Du côté de l'opposition, plusieurs sons de cloches se font entendre. Dans la catégorie des "farouchement contre", on trouve l'UDPS, le premier parti d'opposition en RDC. Etienne Tshisekedi, le patron de l'UDPS, demandait le boycott du président français ou la délocalisation du Sommet de la Francophonie dans un autre pays, comme cela a déjà été le cas en 2010 pendant la crise de Madagascar. Les motifs invoqués par l"UDPS sont clairs : les élections de novembre 2011 ont été truquées et le régime de Kinshasa ne respecte pas les droits de l'homme. Le parti dénonce "la violente répression des opposants politiques", "les disparitions" et "les assassinats", notamment celui du militant des droits de l'homme, Floribert Chebeya en juin 2010. Après l'annonce de la décision de François Hollande de venir malgré tout à Kinshasa pour "réaffirmer les principes et les idéaux" de la Francophonie, quitte à "tout dire" au président Joseph Kabila, l'UDPS ne décolère pas. "Les intérêts ont pris le dessus sur la démocratie et le respect des droits humains. Les engagements de campagne (du candidat François Hollande, ndlr) sont restés lettre-morte", tempête l'UDPS. Pour le parti d'Etienne Tshisekedi, "les autorités françaises cautionnent les élections calamiteuses de novembre 2011 dont les résultats sont rejetés par tous". Et de conclure qu'il s'agit "d'un motif de plus pour radicaliser le combat". Si on lit entre les lignes on peut donc s'attendre à des appels à la "mobilisation populaire", en clair : des manifestations, dans les rues de Kinshasa avant et pendant le Sommet, prévu du 12 au 14 octobre.

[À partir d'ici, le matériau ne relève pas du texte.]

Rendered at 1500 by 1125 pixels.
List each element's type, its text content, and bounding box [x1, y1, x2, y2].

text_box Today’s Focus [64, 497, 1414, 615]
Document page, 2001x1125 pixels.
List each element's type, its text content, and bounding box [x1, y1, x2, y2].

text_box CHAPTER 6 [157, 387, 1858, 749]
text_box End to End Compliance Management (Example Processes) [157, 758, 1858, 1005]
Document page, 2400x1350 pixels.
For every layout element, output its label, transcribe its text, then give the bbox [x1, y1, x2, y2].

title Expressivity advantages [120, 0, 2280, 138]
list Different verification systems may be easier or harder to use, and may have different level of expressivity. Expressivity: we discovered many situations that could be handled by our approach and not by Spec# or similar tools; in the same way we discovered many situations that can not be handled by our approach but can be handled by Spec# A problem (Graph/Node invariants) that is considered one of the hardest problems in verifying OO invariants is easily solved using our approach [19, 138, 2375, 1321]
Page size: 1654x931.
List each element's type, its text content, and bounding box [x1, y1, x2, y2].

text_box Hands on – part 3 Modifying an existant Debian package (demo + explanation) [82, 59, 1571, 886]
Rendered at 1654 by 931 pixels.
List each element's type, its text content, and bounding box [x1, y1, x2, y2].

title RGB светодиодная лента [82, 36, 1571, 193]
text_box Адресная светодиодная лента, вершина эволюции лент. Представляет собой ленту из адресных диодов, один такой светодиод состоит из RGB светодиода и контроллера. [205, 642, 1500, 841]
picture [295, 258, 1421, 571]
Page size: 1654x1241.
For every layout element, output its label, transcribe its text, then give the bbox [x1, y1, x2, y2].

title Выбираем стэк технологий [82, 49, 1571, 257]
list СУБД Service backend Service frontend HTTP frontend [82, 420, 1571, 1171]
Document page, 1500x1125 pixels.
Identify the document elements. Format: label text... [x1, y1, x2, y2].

"Farouchement contre" également, l'association "Convergence pour l’émergence du Congo", menée par Jean-Louis Tshimbalanga. Ce français d'origine congolaise a saisi la justice française pour tenter d'empêcher la tenue du Sommet à Kinshasa. Selon lui, "François Hollande a été induit en erreur. Yamina Benguigui (la ministre déléguée à la Francophonie, ndlr) n'a pas fait son travail à son retour de Kinshasa. Il fallait délocaliser le Sommet au Sénégal ou à Maurice." Jean-Louis Tshimbalanga en veut aussi beaucoup à Abdou Diouf, le patron de l'Organisation International de la Francophonie (OIF) contre qui il a porté plainte. Pour le président de cette association, "organiser ce Sommet à Kinshasa viole la Charte de la Francophonie et la déclaration de Bamako. Il y a des millions de morts au Congo, des femmes violées, des élections truquées, le pays est en guerre à l'Est. Madame Benguigui aurait dû signaler à François qu'il ne devait pas se rendre là-bas". Avant de conclure : "Yamina Benguigui nous dit que la politique de la chaise vide ne sert à rien, qu'elle me prouve que la politique de la chaise pleine sert à quelques chose !"

Pour

Dans l'opposition, d'autres voix se font entendre et considère que la venue de François Hollande est une chance pour se faire entendre. Parmi elles, on trouve Martin Fayulu, président de l'Ecidé, un parti proche d'Etienne Tshisekedi. Sur le site de RFI, ce député d'opposition "se déclare satisfait de la déclaration de François Hollande" et  "espère que le président français va aider à faire avancer la démocratie : revenir sur le scrutin présidentiel à un tour, la création de la cour constitutionnelle et le départ du président de la Céni." Même réflexion de Jonas Tshiombela de la nouvelle société civile congolaise, toujours sur le site de RFI, qui se demande : "qu’est ce que cela changerait en RDC, si François Hollande ne venait pas ?"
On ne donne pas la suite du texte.